*** Opening ENTRIES SHOWN ***

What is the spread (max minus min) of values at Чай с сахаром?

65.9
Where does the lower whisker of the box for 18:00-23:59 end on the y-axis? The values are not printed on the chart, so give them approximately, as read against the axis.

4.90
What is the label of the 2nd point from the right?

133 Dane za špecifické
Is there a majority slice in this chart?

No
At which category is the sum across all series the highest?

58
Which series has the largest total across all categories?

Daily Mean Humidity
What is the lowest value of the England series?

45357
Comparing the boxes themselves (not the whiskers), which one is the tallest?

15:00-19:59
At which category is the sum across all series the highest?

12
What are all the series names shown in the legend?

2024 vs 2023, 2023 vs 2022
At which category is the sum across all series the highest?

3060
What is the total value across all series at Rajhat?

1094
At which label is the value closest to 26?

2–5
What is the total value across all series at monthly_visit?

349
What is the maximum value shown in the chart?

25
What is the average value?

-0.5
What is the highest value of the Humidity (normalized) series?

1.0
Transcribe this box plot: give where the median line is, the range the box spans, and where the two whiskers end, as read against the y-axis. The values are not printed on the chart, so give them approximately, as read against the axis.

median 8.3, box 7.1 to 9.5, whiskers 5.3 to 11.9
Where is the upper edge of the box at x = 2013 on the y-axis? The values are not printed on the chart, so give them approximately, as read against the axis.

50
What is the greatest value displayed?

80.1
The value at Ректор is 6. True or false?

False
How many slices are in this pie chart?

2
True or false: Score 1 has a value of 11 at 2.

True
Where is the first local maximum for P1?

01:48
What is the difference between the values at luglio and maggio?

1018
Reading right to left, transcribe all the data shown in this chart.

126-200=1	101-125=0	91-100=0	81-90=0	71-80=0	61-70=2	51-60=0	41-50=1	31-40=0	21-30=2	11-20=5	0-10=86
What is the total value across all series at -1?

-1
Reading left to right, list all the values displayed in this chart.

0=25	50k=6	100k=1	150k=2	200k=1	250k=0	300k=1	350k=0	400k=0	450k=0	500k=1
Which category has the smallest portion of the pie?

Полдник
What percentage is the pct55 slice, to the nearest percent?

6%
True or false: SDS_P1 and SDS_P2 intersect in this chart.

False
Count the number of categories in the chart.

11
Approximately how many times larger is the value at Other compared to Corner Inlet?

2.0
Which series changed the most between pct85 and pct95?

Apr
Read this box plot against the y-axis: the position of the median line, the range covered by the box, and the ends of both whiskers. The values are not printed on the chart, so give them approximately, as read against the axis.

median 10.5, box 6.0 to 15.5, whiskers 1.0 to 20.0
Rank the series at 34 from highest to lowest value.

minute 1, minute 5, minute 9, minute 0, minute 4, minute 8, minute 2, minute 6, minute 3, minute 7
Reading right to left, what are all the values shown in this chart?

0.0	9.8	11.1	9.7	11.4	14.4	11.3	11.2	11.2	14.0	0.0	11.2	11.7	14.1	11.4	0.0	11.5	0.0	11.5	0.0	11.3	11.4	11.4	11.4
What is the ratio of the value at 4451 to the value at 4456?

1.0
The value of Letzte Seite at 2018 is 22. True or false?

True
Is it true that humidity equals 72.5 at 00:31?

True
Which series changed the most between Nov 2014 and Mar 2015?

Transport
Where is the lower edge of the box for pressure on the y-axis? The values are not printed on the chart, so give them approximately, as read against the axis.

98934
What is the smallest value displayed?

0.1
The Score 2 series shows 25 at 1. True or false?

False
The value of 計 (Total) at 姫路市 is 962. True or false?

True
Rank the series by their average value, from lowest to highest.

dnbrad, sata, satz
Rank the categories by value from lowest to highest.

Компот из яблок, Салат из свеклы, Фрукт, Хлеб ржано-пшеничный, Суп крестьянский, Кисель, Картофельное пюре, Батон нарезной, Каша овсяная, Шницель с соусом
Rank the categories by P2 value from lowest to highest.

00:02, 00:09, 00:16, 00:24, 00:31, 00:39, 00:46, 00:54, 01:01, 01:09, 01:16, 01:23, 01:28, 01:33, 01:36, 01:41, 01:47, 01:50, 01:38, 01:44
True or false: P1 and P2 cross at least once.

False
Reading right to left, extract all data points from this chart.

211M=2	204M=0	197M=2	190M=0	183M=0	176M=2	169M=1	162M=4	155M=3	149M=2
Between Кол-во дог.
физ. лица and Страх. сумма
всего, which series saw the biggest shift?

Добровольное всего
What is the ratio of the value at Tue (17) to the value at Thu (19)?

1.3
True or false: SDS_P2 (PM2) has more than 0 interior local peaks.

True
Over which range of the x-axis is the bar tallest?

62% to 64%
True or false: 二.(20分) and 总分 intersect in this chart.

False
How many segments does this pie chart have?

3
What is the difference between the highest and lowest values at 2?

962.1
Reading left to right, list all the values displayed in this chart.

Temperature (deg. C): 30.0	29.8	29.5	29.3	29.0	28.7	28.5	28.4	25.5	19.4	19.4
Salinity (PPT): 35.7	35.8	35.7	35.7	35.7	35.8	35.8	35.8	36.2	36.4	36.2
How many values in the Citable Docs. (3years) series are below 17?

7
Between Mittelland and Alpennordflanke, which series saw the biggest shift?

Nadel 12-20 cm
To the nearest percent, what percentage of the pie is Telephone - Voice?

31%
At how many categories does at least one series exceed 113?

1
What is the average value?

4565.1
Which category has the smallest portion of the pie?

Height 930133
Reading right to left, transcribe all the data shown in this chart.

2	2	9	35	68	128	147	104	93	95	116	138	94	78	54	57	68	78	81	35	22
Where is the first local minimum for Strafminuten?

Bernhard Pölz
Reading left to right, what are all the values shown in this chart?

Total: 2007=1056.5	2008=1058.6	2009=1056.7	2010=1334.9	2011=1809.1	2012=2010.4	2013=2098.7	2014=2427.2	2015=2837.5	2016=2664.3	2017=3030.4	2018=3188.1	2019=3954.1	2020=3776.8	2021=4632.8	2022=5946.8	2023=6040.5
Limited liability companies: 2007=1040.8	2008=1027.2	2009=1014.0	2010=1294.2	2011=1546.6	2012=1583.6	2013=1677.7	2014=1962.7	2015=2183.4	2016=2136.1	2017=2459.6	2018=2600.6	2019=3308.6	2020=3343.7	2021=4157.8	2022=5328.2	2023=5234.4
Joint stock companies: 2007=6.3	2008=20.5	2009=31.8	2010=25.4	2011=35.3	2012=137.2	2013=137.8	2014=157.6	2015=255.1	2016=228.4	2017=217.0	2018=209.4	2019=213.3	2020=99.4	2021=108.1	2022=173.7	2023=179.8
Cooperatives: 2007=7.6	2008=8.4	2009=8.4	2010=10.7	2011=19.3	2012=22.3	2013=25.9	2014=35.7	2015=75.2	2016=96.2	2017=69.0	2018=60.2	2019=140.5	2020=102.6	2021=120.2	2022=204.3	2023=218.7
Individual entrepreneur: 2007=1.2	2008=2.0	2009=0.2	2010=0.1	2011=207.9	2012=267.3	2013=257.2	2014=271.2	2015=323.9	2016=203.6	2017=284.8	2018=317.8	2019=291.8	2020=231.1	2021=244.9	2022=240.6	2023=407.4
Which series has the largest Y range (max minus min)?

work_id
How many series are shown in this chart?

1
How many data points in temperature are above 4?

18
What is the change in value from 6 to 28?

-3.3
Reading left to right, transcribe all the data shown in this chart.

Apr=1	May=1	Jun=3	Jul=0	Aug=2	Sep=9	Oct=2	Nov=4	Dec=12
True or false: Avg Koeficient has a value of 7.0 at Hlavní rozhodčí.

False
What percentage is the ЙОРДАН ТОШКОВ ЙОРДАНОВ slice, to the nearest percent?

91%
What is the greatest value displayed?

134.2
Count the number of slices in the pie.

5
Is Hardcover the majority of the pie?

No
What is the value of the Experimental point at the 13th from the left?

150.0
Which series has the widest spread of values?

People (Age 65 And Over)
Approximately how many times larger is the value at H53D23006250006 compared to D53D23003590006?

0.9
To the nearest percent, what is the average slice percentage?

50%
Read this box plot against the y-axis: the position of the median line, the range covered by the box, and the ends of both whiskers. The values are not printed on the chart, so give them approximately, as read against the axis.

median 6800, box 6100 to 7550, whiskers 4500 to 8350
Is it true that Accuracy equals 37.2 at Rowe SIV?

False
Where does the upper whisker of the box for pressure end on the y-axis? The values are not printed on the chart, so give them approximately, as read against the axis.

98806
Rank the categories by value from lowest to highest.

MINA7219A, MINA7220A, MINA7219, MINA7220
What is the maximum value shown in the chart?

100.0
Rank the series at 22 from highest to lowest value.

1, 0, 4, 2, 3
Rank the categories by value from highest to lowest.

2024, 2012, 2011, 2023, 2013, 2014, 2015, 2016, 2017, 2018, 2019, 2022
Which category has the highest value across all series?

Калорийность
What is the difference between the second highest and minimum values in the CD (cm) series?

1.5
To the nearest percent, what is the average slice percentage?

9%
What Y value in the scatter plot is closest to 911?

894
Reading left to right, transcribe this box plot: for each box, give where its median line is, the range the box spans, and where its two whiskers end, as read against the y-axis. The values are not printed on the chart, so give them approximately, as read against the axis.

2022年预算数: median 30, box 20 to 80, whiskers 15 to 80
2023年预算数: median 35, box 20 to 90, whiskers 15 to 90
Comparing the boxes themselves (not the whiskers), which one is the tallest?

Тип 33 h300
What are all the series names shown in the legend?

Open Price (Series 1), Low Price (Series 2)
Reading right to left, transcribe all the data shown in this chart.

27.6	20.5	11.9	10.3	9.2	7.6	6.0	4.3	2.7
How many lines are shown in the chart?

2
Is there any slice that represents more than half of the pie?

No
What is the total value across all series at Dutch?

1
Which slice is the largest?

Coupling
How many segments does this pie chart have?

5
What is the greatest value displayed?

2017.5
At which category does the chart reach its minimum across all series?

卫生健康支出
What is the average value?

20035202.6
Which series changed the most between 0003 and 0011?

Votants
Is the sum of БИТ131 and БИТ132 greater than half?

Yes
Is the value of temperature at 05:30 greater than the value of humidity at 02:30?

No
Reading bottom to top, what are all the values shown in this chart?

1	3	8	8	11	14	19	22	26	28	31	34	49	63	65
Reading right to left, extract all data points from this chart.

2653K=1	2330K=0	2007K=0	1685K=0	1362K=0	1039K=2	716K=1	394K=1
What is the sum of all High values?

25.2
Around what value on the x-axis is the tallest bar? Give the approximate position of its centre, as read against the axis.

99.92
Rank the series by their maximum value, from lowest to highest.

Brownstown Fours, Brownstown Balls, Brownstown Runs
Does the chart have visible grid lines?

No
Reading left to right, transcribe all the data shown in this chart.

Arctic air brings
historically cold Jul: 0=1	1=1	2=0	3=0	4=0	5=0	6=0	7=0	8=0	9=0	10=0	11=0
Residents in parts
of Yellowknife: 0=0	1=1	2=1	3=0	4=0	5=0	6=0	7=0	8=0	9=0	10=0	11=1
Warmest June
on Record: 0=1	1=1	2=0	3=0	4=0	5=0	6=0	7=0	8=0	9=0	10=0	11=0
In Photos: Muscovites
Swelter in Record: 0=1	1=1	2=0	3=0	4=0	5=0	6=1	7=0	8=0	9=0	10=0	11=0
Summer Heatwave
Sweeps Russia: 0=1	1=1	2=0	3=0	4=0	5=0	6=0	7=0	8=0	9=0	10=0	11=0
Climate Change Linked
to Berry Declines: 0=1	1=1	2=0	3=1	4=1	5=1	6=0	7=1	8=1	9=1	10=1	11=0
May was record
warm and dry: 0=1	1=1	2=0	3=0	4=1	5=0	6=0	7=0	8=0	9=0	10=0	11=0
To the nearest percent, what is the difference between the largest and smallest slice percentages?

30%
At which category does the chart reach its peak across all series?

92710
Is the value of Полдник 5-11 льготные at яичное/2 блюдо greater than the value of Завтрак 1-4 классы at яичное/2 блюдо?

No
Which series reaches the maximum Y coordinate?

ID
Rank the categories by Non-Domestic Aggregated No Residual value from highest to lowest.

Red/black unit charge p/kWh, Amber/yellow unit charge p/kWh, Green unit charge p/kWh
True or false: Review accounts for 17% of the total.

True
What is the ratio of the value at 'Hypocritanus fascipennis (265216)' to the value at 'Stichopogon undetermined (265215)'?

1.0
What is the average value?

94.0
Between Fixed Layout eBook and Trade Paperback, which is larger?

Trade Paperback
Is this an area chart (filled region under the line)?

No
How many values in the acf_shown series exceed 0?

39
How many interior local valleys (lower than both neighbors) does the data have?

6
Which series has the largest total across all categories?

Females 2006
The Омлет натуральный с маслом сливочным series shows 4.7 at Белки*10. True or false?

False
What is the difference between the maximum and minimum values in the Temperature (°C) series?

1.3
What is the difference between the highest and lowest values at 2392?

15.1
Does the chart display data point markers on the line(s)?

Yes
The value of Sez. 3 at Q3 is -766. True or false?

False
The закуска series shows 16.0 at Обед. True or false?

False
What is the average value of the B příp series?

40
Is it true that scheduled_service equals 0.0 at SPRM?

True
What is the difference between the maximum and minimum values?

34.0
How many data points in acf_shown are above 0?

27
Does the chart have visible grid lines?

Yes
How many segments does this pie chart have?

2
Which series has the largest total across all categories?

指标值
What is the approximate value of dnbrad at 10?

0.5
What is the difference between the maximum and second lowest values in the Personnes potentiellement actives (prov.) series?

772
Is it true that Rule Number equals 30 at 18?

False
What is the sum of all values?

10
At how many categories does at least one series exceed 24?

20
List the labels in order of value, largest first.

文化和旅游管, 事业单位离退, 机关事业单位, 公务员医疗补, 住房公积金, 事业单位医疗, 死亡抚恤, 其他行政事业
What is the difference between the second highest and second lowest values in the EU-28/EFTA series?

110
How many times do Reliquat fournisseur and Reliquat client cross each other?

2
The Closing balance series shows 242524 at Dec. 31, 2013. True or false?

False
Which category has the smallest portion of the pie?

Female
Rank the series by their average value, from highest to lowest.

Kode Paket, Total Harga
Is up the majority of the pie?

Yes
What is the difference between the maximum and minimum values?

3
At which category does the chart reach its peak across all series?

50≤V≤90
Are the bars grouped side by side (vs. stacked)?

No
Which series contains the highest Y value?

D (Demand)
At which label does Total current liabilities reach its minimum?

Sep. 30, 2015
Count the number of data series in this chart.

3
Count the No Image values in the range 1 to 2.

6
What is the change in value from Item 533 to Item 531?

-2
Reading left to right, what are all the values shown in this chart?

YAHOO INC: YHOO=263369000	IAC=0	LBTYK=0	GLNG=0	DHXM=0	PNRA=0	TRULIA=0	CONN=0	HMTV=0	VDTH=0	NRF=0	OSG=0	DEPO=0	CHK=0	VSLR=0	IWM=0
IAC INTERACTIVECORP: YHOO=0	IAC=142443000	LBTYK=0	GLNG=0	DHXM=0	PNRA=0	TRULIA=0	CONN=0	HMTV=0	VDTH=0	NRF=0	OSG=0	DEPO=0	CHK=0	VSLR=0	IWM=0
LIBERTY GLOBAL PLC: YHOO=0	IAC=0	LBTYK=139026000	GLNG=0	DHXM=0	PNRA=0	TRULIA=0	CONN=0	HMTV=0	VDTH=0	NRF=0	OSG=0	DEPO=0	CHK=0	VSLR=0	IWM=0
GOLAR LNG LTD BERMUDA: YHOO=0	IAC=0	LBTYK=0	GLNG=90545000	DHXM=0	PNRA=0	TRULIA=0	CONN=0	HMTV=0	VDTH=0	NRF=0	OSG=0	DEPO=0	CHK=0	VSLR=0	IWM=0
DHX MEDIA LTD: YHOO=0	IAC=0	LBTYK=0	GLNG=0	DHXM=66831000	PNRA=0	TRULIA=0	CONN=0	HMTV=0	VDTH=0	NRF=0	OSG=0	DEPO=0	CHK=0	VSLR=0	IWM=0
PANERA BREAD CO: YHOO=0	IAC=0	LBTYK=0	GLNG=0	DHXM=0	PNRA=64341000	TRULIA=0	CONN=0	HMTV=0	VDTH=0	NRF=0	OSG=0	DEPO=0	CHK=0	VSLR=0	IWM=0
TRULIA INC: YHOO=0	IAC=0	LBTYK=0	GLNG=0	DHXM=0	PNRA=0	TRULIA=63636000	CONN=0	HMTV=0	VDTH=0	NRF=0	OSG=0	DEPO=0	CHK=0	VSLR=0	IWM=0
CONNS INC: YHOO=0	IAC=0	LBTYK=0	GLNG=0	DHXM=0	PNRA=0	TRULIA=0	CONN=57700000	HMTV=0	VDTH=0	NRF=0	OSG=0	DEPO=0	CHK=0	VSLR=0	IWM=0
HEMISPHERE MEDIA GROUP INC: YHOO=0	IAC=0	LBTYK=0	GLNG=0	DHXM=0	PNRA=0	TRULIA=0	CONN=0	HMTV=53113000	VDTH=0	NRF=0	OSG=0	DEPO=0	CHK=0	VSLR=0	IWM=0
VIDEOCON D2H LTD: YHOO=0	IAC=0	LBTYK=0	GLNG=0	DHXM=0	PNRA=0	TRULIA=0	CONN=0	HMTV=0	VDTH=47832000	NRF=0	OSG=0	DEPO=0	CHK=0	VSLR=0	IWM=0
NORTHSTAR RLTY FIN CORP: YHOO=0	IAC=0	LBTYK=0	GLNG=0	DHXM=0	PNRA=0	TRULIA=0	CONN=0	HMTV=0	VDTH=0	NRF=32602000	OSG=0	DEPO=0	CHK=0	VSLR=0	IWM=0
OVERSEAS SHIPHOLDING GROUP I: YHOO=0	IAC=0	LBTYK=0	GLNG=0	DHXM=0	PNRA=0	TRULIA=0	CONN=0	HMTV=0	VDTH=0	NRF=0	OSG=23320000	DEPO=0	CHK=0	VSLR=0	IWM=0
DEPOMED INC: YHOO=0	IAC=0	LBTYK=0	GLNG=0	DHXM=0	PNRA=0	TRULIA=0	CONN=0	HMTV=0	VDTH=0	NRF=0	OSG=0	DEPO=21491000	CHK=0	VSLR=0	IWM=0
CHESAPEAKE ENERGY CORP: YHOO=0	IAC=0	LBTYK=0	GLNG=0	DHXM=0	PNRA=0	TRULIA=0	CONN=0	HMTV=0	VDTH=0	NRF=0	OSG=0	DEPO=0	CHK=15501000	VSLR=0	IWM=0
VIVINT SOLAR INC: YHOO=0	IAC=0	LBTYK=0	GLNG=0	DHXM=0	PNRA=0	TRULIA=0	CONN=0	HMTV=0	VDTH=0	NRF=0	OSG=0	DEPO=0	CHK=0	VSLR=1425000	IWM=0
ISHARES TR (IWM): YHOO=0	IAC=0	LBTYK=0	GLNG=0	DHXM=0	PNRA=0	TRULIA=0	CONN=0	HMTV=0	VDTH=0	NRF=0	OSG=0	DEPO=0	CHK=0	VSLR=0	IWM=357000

*** Closing ENTRIES SHOWN ***

■ **PROBLEM**: Return the data from its first line through the line containing "Where does the lower", both included, copying each line unchanged.

■ **REPLY TO THE TASK**:
What is the spread (max minus min) of values at Чай с сахаром?

65.9
Where does the lower whisker of the box for 18:00-23:59 end on the y-axis? The values are not printed on the chart, so give them approximately, as read against the axis.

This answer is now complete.